Drop the pictures; give again exactly the lines from the one holding "Donnerstag: 18.30 - 21.00 Uhr" through the end of the data.

(Records from a dataset)
______________________________
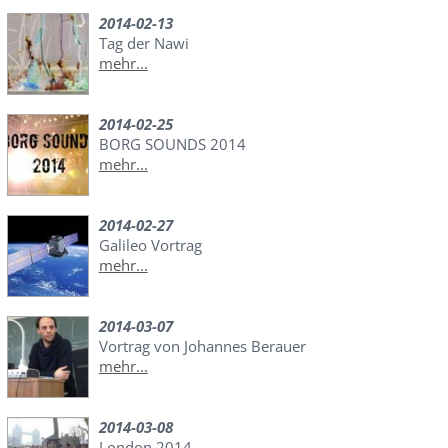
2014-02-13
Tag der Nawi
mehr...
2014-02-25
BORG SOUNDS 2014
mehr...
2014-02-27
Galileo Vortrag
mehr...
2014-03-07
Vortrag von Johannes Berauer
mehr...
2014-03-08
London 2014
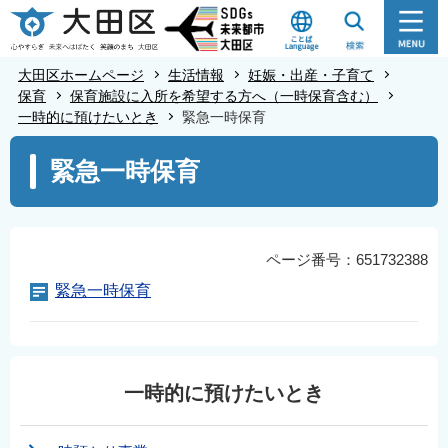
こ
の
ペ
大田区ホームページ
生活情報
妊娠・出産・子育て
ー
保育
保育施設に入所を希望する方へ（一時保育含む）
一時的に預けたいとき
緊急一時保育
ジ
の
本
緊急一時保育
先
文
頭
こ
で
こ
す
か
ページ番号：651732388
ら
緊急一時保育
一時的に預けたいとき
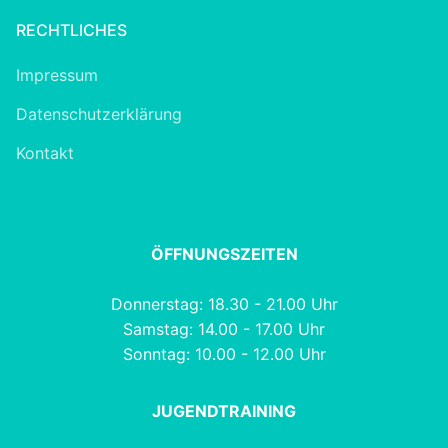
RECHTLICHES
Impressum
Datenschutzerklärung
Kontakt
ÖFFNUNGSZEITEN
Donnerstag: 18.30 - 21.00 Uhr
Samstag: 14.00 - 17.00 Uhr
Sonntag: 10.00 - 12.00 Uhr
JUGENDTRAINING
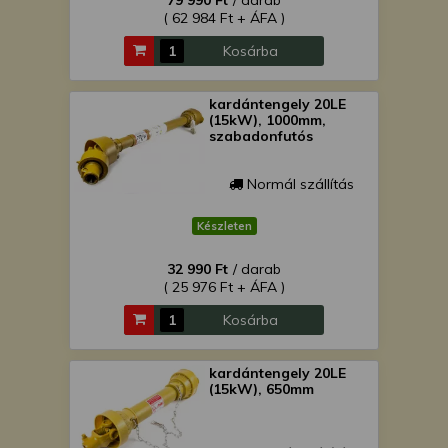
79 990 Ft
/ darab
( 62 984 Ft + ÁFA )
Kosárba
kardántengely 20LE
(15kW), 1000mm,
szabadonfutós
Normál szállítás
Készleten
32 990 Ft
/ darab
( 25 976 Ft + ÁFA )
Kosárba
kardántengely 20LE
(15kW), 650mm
______________________________
▶ _Response_:
Donnerstag: 18.30 - 21.00 Uhr
Samstag: 14.00 - 17.00 Uhr
Sonntag: 10.00 - 12.00 Uhr
JUGENDTRAINING
79 990 Ft
/ darab
( 62 984 Ft + ÁFA )
Kosárba
kardántengely 20LE
(15kW), 1000mm,
szabadonfutós
Normál szállítás
Készleten
32 990 Ft
/ darab
( 25 976 Ft + ÁFA )
Kosárba
kardántengely 20LE
(15kW), 650mm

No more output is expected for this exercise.